**PROBLEM SET**
1. According to the racing article, which driver won the Spencer Paving Group 150?
2. Print the racing article's text between "Imagine putting together" and "upset about it.", inclusive.

DOCUMENT EXTRACT: Begin

OXFORD — Imagine having the lead with only a handful of laps remaining. Imagine being on your way to your second Pro All Stars Series win of the season. Imagine being among the fastest cars on the race track, even when you know you’ve got suspension damage behind your left front wheel.
Imagine putting together this type of performance in the final major tuneup for the 49th annual Oxford 250 on Aug. 28, only to see it all go up in tire smoke when you are hit from behind and that certain victory turns into your worst finish of the season at Oxford Plains Speedway.
Now, imagine if you will, not being all that terribly upset about it.
Such was the case for Berwick driver Joey Doiron, the current Granite State Pro Stock Series point leader, after DJ Shaw nosed him out of the way to win last weekend’s Spencer Paving Group 150.
“I’m happy with how it turned out,” Doiron said. “Looking at it, we didn’t get wrecked when we got spun out. It’s still in one piece, so we’ll put it back together. We’ll come back in a couple of weeks.”
That Aug. 28 date is one that Doiron has had circled since the 2021 Oxford 250.

DOCUMENT EXTRACT: End
DATA SUPPLIED: Begin

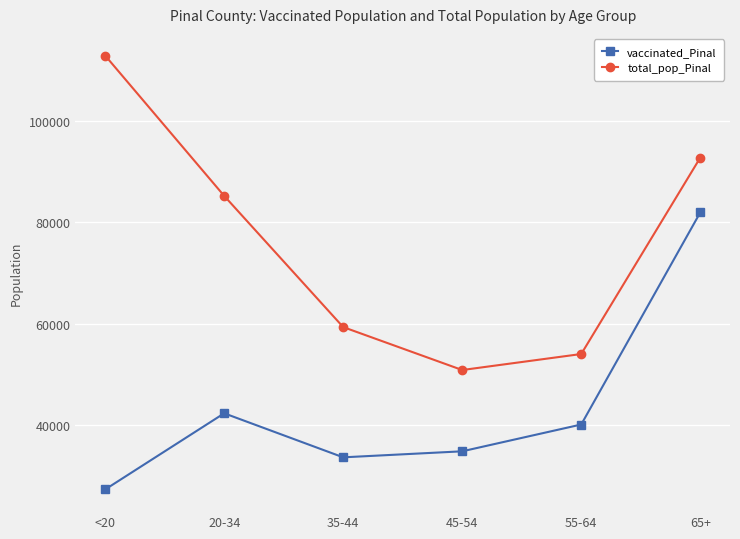

What is the value of the total_pop_Pinal point at the 3rd from the left?

59354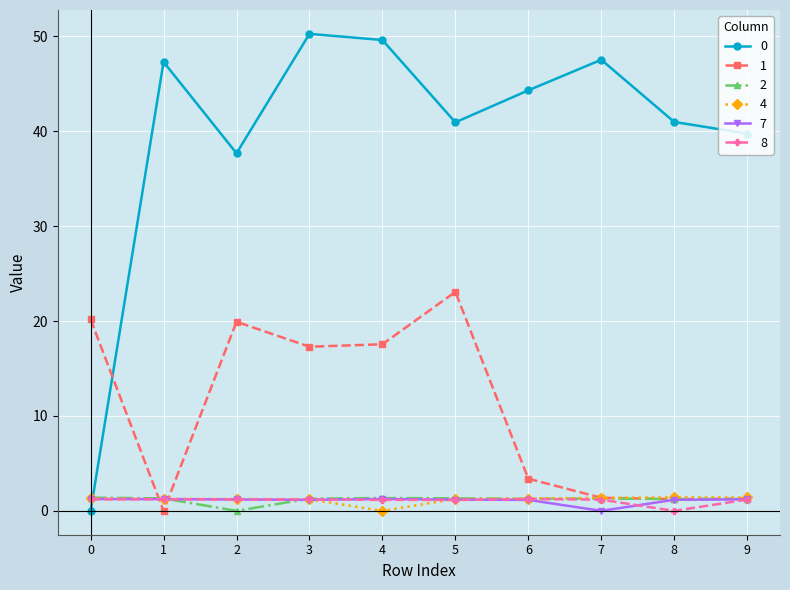

What is the sum of all 4 values?

11.8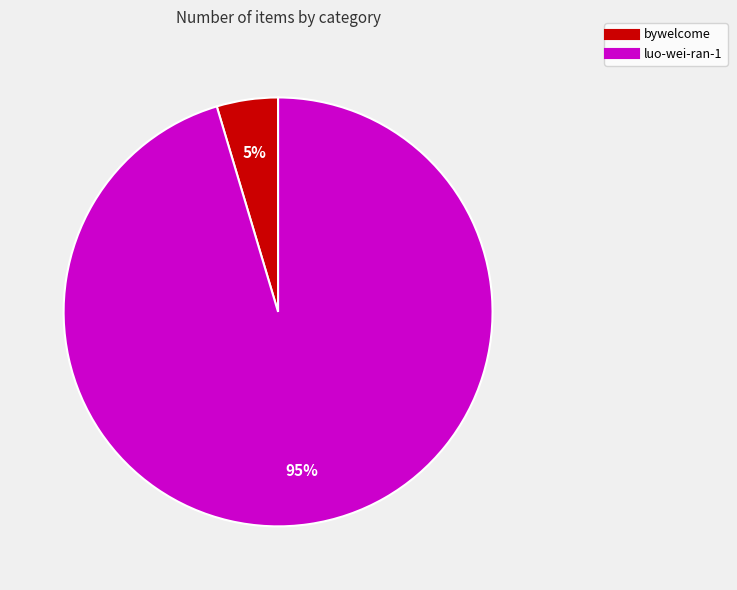

What percentage is the luo-wei-ran-1 slice, to the nearest percent?

95%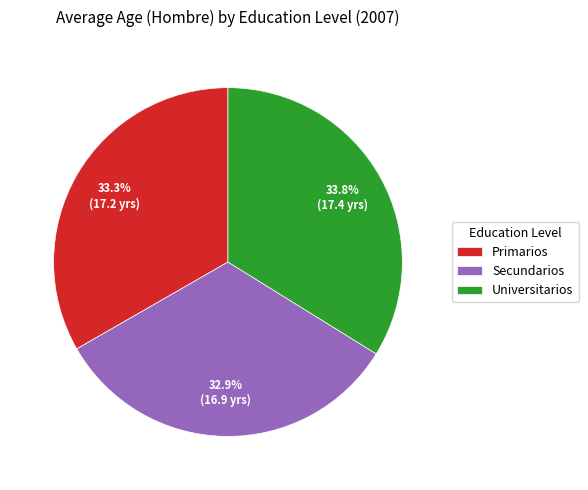

The Secundarios slice represents 38% of the pie. True or false?

False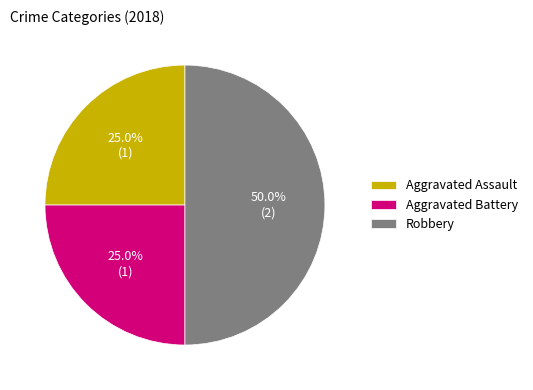

True or false: Robbery accounts for 50% of the total.

True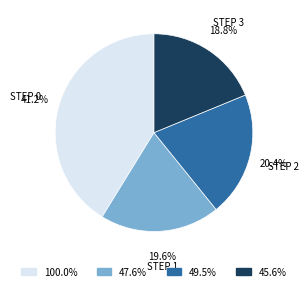

Which has a higher value, 45.6% or 47.6%?

47.6%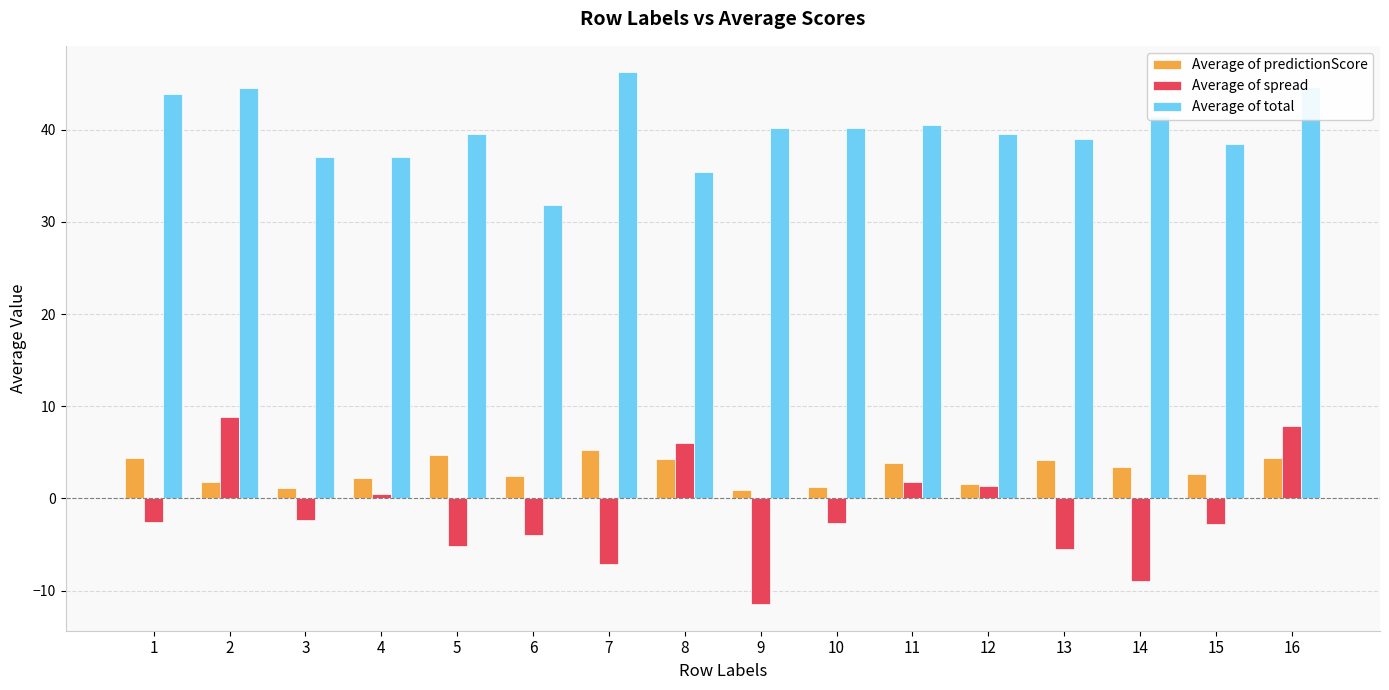

What is the spread (max minus min) of values at 5?

44.7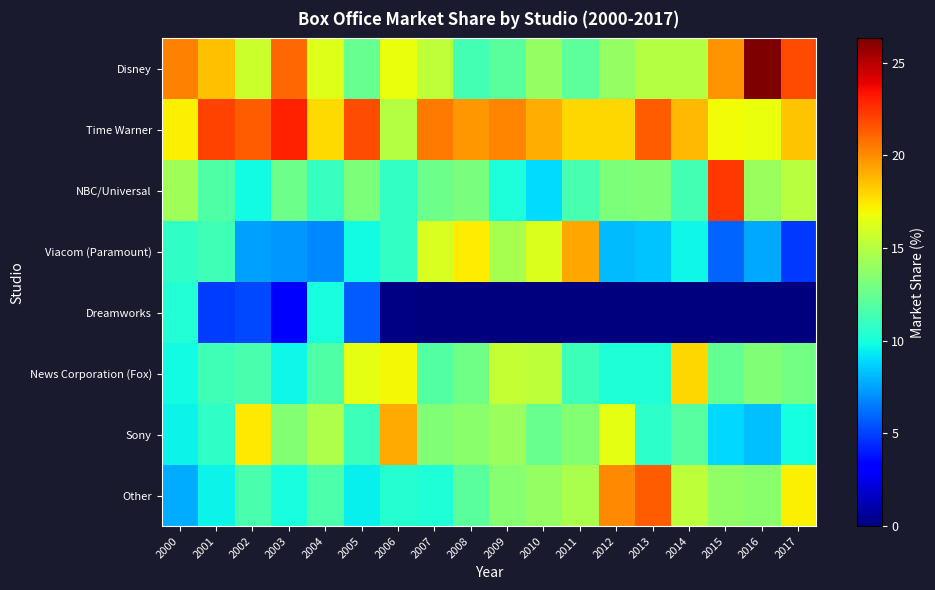

Which series has the largest total across all categories?

Time Warner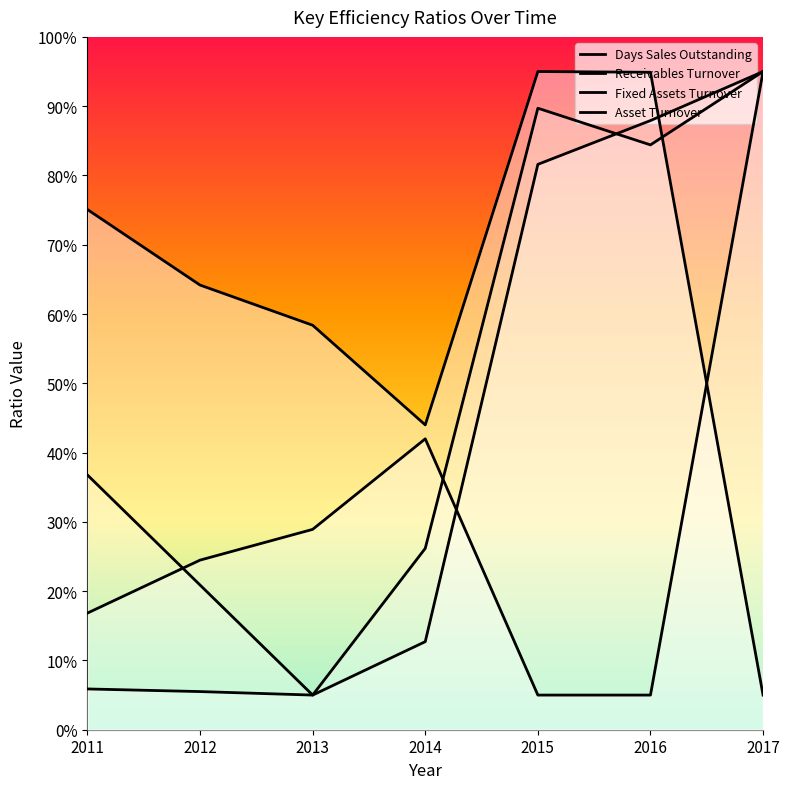

At which category does Asset Turnover reach its first local peak?

2015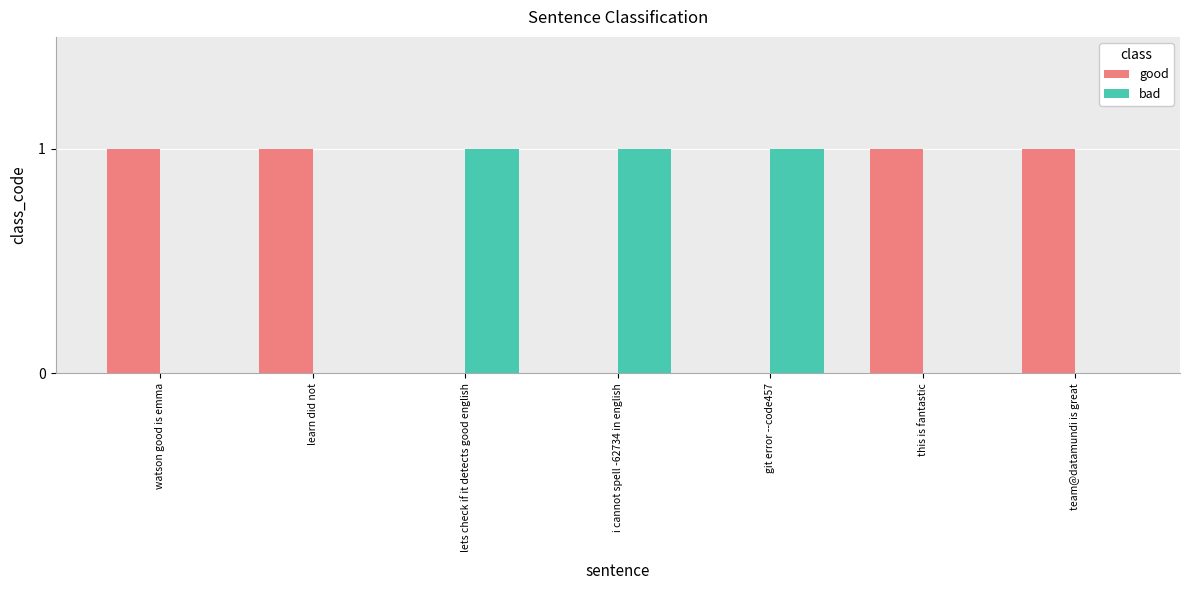

What is the sum of all bad values?

3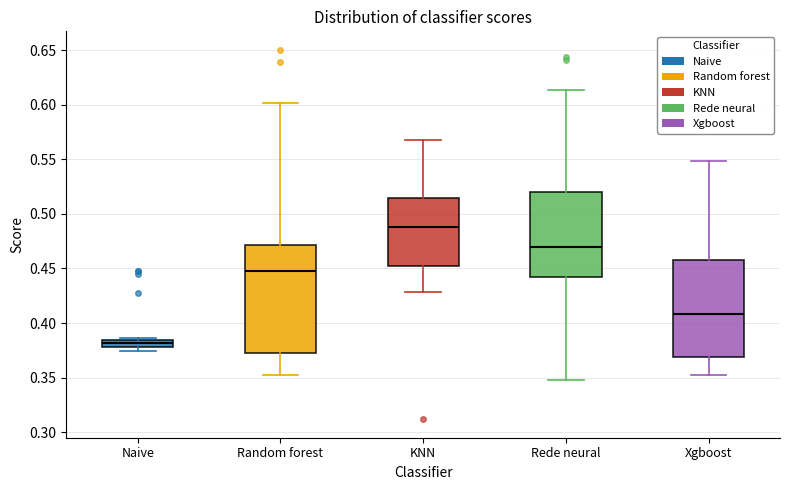

Which box is the tallest, from its lower edge to its upper edge?

Random forest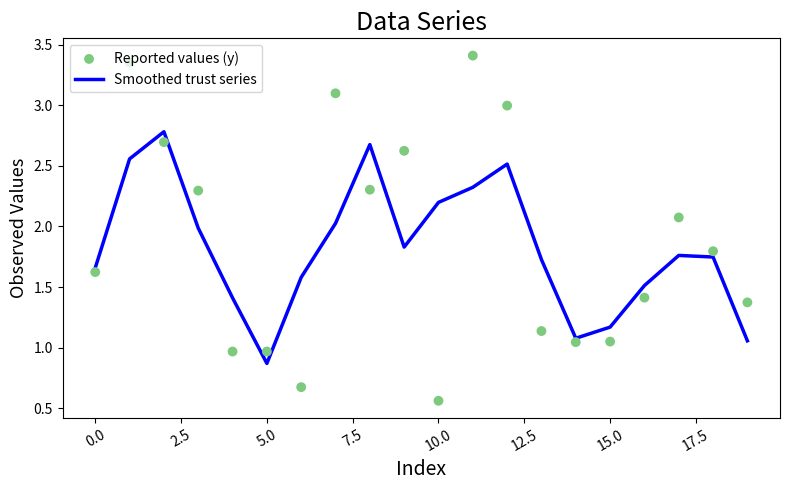

Is the value of Smoothed trust series at 17 greater than the value of Reported values (y) at 14?

Yes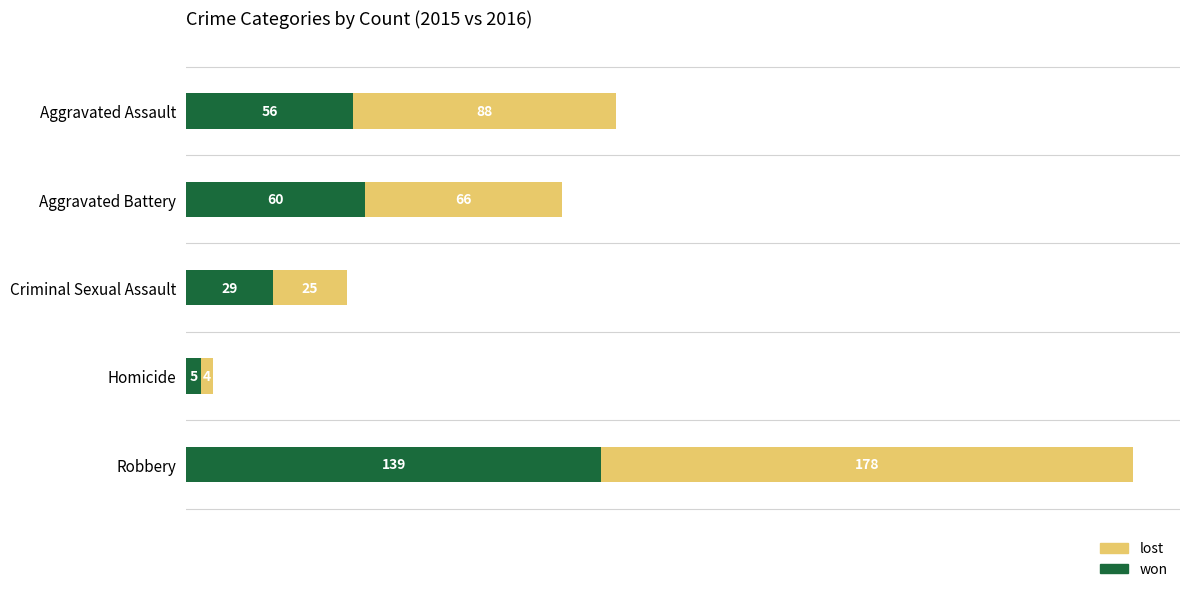

Is it true that won equals 82 at Robbery?

False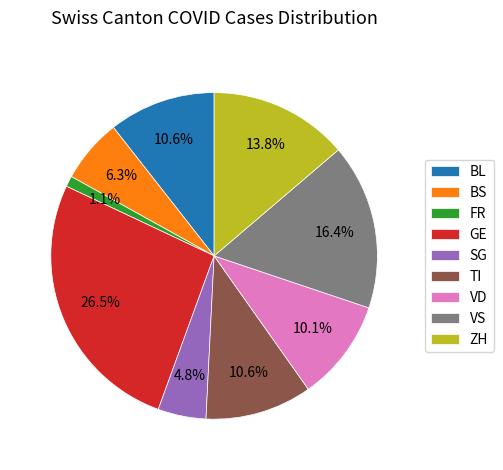

What percentage is NOT represented by VD?

89.9%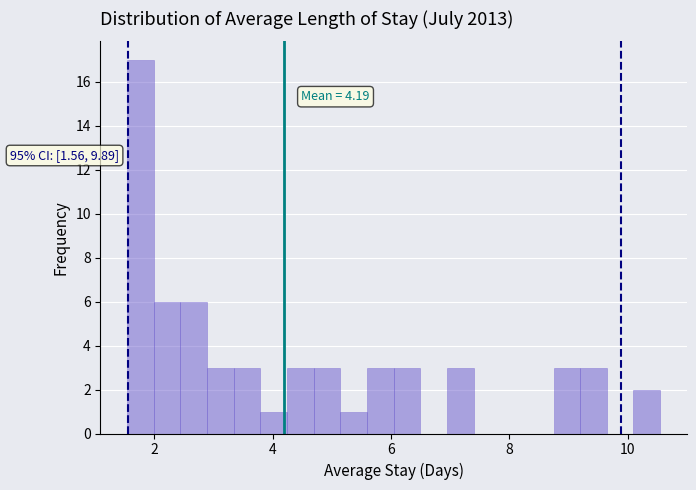

Read against the x-axis, roughly where is the centre of the tallest bar?

1.8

DATA SUPPLIED: End

**ANSWERS FOR EACH ITEM**
1. DJ Shaw

2.
Imagine putting together this type of performance in the final major tuneup for the 49th annual Oxford 250 on Aug. 28, only to see it all go up in tire smoke when you are hit from behind and that certain victory turns into your worst finish of the season at Oxford Plains Speedway.
Now, imagine if you will, not being all that terribly upset about it.